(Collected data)
————————
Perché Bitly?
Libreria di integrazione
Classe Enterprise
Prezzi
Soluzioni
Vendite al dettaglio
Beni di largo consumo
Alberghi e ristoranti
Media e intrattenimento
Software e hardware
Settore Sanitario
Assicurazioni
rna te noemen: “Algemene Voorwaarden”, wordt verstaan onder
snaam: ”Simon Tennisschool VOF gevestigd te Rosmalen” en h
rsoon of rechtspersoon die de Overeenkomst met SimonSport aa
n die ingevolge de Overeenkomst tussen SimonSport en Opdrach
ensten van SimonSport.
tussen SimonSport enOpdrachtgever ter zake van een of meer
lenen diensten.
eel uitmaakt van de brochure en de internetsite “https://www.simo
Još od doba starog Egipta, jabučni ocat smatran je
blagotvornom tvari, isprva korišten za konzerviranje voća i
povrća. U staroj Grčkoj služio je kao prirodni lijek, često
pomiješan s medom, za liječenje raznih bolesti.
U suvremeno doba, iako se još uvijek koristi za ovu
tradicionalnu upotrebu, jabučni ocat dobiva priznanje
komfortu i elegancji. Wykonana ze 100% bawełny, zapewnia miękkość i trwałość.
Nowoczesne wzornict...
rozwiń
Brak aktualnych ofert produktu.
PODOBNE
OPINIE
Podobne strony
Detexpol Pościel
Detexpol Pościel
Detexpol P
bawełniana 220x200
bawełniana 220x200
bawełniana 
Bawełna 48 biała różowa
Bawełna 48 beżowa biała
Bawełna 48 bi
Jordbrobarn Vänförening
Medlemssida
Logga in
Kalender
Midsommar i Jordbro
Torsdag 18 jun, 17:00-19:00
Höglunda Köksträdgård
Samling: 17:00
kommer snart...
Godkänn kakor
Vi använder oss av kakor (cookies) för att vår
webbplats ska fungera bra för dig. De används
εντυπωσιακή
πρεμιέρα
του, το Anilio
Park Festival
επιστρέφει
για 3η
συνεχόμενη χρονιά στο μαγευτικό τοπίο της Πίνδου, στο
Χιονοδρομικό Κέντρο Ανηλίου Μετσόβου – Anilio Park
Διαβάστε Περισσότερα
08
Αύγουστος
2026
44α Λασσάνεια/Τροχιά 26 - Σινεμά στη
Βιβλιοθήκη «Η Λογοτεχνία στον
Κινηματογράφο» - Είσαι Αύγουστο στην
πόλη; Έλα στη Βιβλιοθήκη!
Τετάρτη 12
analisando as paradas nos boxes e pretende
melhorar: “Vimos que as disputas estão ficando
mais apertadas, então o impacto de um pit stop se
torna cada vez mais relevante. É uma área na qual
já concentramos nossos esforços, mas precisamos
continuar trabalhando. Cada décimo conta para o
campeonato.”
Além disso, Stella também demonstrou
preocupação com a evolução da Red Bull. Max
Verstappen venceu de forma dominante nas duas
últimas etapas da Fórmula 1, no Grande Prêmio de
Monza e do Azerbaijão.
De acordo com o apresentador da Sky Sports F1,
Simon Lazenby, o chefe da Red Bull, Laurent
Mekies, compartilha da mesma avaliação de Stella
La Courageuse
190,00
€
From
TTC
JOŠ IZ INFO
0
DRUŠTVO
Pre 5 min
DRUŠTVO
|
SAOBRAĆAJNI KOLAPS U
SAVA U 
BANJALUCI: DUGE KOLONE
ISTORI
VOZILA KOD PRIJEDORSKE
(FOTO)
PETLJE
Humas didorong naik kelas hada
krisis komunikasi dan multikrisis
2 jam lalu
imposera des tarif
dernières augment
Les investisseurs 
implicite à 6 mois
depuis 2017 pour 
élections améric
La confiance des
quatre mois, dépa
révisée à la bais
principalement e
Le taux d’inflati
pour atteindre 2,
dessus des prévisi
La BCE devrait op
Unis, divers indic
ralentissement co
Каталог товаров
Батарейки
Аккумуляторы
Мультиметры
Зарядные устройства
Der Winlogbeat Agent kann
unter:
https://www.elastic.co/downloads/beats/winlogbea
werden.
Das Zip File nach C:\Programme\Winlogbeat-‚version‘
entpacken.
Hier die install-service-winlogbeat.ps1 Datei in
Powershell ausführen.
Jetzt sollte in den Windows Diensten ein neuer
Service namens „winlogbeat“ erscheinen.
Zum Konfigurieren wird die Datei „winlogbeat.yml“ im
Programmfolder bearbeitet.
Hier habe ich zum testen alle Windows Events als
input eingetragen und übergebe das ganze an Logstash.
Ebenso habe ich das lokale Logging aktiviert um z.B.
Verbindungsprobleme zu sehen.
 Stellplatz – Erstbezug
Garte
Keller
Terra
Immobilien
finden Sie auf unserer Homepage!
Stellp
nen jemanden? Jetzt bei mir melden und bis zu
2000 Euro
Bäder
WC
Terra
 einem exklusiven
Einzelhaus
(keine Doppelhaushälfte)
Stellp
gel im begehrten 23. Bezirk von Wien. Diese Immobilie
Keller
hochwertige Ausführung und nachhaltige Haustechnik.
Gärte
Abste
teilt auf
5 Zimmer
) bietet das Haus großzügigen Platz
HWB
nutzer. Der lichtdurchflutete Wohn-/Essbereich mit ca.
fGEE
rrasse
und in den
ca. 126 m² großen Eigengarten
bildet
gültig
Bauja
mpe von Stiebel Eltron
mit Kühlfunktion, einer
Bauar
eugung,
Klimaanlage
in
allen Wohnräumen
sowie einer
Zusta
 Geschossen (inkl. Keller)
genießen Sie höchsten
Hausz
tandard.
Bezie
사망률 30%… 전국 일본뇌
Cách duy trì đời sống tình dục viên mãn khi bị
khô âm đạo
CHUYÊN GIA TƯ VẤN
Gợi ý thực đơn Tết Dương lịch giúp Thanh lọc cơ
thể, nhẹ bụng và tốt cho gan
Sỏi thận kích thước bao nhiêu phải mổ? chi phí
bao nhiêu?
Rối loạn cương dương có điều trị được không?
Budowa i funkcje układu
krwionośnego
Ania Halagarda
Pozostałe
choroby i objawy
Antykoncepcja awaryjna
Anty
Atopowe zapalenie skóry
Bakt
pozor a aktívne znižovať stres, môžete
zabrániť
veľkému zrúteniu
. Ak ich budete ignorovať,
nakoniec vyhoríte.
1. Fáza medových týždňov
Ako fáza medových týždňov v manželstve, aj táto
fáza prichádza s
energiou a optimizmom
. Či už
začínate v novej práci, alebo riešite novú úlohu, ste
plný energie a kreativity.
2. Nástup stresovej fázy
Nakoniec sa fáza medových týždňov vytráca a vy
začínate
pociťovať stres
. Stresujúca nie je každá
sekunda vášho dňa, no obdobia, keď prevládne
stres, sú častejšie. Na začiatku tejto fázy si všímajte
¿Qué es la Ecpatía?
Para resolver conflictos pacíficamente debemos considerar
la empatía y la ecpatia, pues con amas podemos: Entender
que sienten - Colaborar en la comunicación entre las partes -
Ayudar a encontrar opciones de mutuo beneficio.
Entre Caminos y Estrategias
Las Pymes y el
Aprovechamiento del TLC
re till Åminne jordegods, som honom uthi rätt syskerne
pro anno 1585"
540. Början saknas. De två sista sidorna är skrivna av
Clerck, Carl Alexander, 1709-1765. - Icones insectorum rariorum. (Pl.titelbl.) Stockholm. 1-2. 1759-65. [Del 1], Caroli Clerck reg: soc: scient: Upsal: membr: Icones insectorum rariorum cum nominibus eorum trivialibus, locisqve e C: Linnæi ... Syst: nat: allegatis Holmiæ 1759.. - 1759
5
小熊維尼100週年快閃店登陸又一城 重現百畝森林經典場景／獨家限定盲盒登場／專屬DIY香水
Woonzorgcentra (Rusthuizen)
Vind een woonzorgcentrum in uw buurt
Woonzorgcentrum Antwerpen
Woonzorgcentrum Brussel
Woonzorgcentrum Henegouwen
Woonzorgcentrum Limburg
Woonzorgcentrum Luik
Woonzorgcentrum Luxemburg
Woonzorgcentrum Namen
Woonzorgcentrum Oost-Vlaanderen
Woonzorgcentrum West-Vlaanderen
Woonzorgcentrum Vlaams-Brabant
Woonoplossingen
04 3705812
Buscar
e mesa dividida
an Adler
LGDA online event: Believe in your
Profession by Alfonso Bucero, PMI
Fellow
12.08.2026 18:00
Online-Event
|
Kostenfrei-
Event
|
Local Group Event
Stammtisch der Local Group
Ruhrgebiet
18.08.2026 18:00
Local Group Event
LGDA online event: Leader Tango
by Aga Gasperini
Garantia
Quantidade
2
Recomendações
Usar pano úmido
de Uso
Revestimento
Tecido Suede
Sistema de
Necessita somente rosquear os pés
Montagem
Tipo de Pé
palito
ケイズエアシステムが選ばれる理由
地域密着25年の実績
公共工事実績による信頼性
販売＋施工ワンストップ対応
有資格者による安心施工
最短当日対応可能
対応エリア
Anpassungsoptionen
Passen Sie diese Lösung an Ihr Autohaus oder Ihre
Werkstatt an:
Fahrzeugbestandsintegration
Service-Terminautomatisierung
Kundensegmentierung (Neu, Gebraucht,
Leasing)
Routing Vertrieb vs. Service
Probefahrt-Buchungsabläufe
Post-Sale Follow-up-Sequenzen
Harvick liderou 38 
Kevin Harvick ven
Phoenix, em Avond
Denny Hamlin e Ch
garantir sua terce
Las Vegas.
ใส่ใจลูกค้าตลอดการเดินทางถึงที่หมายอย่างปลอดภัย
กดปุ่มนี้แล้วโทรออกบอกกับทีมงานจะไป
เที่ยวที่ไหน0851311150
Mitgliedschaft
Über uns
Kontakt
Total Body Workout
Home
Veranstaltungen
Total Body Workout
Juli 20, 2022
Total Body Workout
————————
◆ TASK DESCRIPTION: Nothing but a number should be given: the count of lines above that include the string "einer".

◆ SOLUTION: 2